Setting up a rapid evidence synthesis service in the Western Cape, South Africa

Session: 

Oral session: Knowledge translation and communicating evidence (4)

Date: 

Monday 17 September 2018 - 11:00 to 11:20

Location: 

All authors in correct order:

Moloi H1, Odendaal W2, Goudge J3, Goliath C4, Daniels K5
1 Health Systems Research Unit, South African Medical Research Council, South Africa, South Africa
2 Health Systems Research Unit, South African Medical Research Council, South Africa; Health Systems Research Unit, South African Medical Research Council, South Africa, South Africa
3 Centre for Health Policy, School of Public Health, Faculty of Health Sciences, University of the Witwatersrand, Johannesburg, South Africa, South Africa
4 Western Cape Department of Health, Cape Metropol District, Cape Town, South Africa, South Africa
5 Health Systems Research Unit, South African Medical Research Council, South Africa; Health Policy and Systems Division, School of Public Health and Family Medicine, University of Cape Town, South Africa, South Africa
Presenting author and contact person

Presenting author:

Willem Odendaal

Contact person:

Abstract text
Background: Health systems decision makers - policy makers and managers - need evidence quickly, to assist in their decision making. A well-functioning rapid evidence synthesis service can meet this need. Yet, while some high-income countries have sophisticated knowledge clearing centres, such services are rare in many low- and middle-income country settings.

Objectives: To describe the establishment of a rapid evidence synthesis service for health policy and systems questions in South Africa.

Methods: We initiated our services by skilling ourselves in rapid evidence synthesis approaches, as well as piloting the service with select health systems managers. We engaged these managers from the start of the project, by inviting them to our training, so that they too could fully understand the service. Our focus in eliciting topics for review, has been on urgent priority implementation questions at district level, rather than on larger national health systems policies.

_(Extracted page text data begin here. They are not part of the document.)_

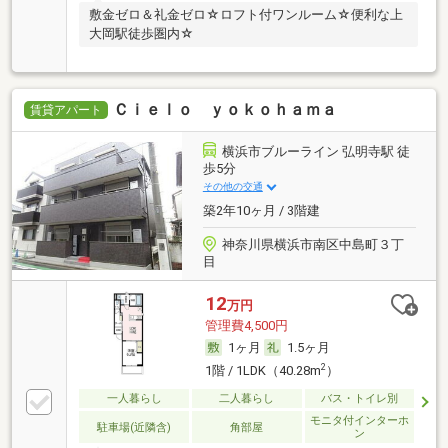
敷金ゼロ＆礼金ゼロ☆ロフト付ワンルーム☆便利な上
大岡駅徒歩圏内☆
Ｃｉｅｌｏ ｙｏｋｏｈａｍａ
賃貸アパート
横浜市ブルーライン 弘明寺駅 徒
歩5分
その他の交通
築2年10ヶ月 / 3階建
神奈川県横浜市南区中島町３丁
目
12
万円
管理費4,500円
1ヶ月
1.5ヶ月
2
1階 / 1LDK（40.28m
）
一人暮らし
二人暮らし
バス・トイレ別
モニタ付インターホ
駐車場(近隣含)
角部屋
ン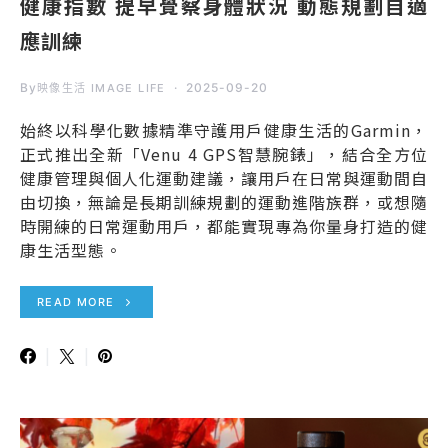
健康指數 提早覺察身體狀況 動態規劃自適
應訓練
By
2025-09-20
映像生活 IMAGE LIFE
始終以科學化數據精準守護用戶健康生活的Garmin，
正式推出全新「Venu 4 GPS智慧腕錶」，結合全方位
健康管理與個人化運動建議，讓用戶在日常與運動間自
由切換，無論是長期訓練規劃的運動進階族群，或想隨
時開練的日常運動用戶，都能實現專為你量身打造的健
康生活型態。
READ MORE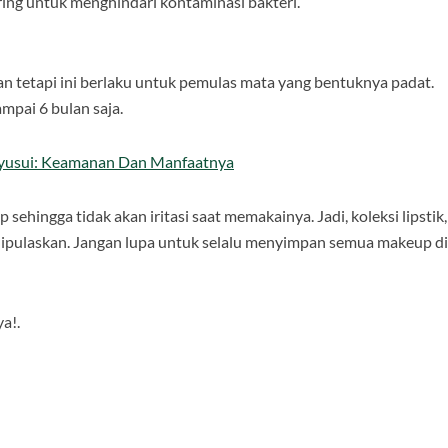
sering untuk menghindari kontaminasi bakteri.
an tetapi ini berlaku untuk pemulas mata yang bentuknya padat.
mpai 6 bulan saja.
nyusui: Keamanan Dan Manfaatnya
hingga tidak akan iritasi saat memakainya. Jadi, koleksi lipstik,
t dipulaskan. Jangan lupa untuk selalu menyimpan semua makeup di
.
a!.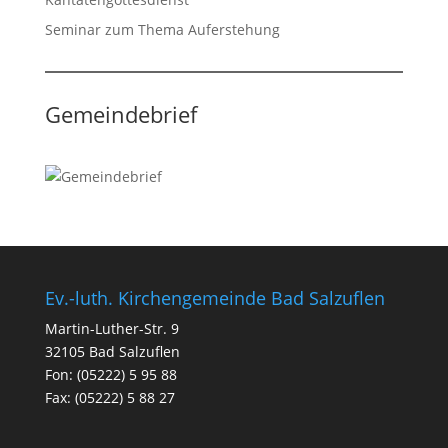
Seminar zum Thema Auferstehung
Gemeindebrief
Ev.-luth. Kirchengemeinde Bad Salzuflen
Martin-Luther-Str. 9
32105 Bad Salzuflen
Fon: (05222) 5 95 88
Fax: (05222) 5 88 27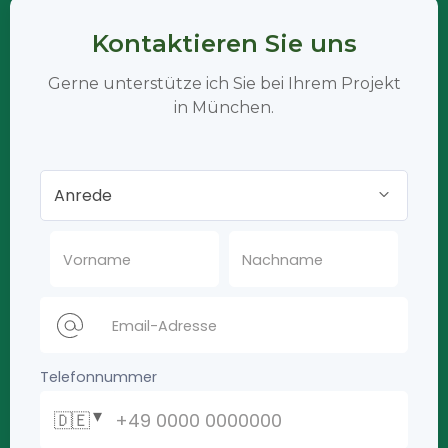
Kontaktieren Sie uns
Gerne unterstütze ich Sie bei Ihrem Projekt
in München.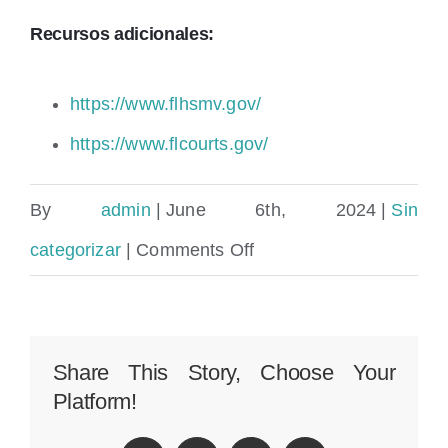
Recursos adicionales:
https://www.flhsmv.gov/
https://www.flcourts.gov/
By
admin
|
June 6th, 2024
|
Sin
on
categorizar
|
Comments Off
Abogado
de
Accidente
Share This Story, Choose Your
Platform!
en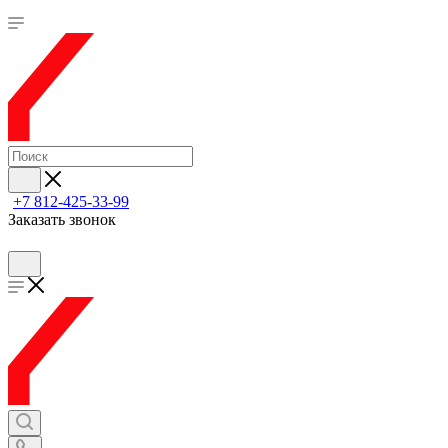
+7 812-425-33-99
Заказать звонок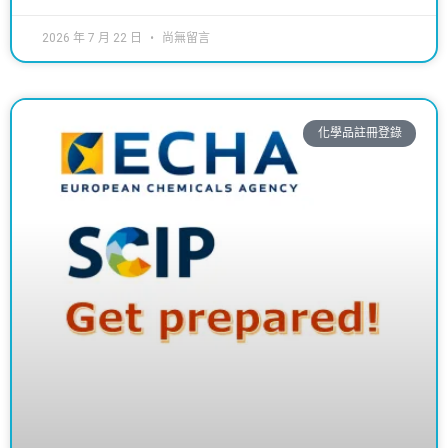
2026 年 7 月 22 日
尚無留言
化學品註冊登錄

Results: Establishing the service has turned out to be even more complex than we expected. Although we understood that the intention was to produce products rapidly, our commitment to producing a rigorous and 'perfect' product, delayed the timing of our first outputs considerably. This caused some anxiety about whether we had failed in our responsiveness to our knowledge user. We were also concerned that we had not engaged sufficiently in the negotiation process around the question, and thus were unsure as to whether the final product would be useful. Based on these lessons, when responding to subsequent requests, we have decided that the most senior members of our team will engage in active negotiation of the question, setting clear perimeters around what we can answer and what we cannot. We have also begun to see our engagement as a conversation, in which we start with a rapidly produced policy brief, annotated bibliography, or evidence map. This then becomes the basis from which we negotiate our continued engagement, with the intention of producing a rapidly conducted, truncated review as an end product.

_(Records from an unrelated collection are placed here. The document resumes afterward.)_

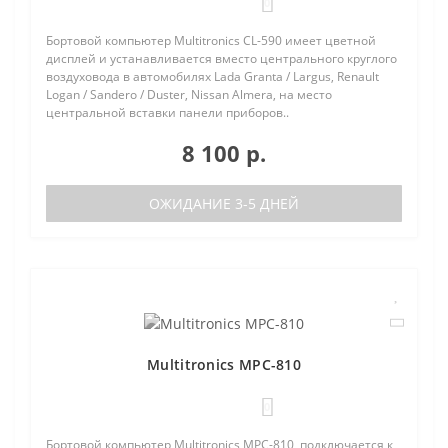
0
Бортовой компьютер Multitronics CL-590 имеет цветной
дисплей и устанавливается вместо центрального круглого
воздуховода в автомобилях Lada Granta / Largus, Renault
Logan / Sandero / Duster, Nissan Almera, на место
центральной вставки панели приборов..
8 100 р.
ОЖИДАНИЕ 3-5 ДНЕЙ
Multitronics MPC-810
0
Бортовой компьютер Multitronics MPC-810, подключается к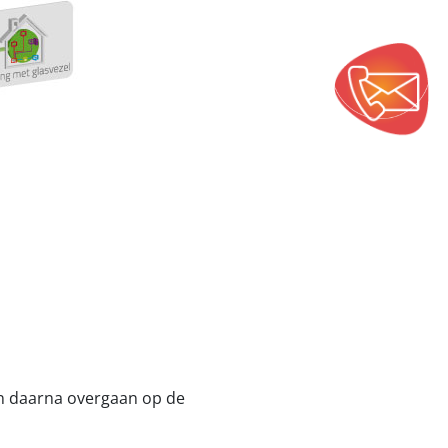
en daarna overgaan op de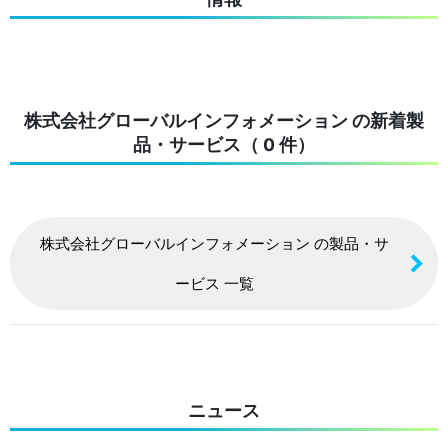
株式会社グローバルインフォメーション の新着製
品・サービス（ 0 件）
株式会社グローバルインフォメーション の製品・サ
ービス 一覧
ニュース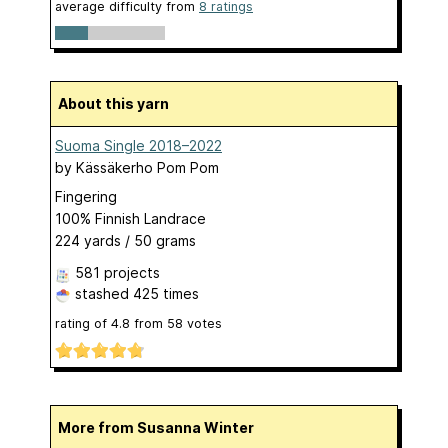
average difficulty from
8 ratings
About this yarn
Suoma Single 2018–2022
by
Kässäkerho Pom Pom
Fingering
100% Finnish Landrace
224 yards / 50 grams
581 projects
stashed
425 times
rating of
4.8
from
58
votes
More from Susanna Winter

Conclusions: Establishing a rapid evidence synthesis service has taught us to balance the need for responsiveness with the need for methodological perfection.

Patient or healthcare consumer involvement: We engaged health systems implementation managers as consumers.

Relevance to patients and consumers: 

We directly engage with policy makers to understand what urgent health systems’ decisions they have to make, and how we can support their decision making through producing rapid evidence syntheses. We spend time assisting them to clarify their questions and turning them into reviewable questions. We maintain continuous communication throughout the process to ensure that the syntheses will assist in their decision making. We have extended Cochrane’s definition of health care consumers by including policy makers and health systems implementation managers, as consumers.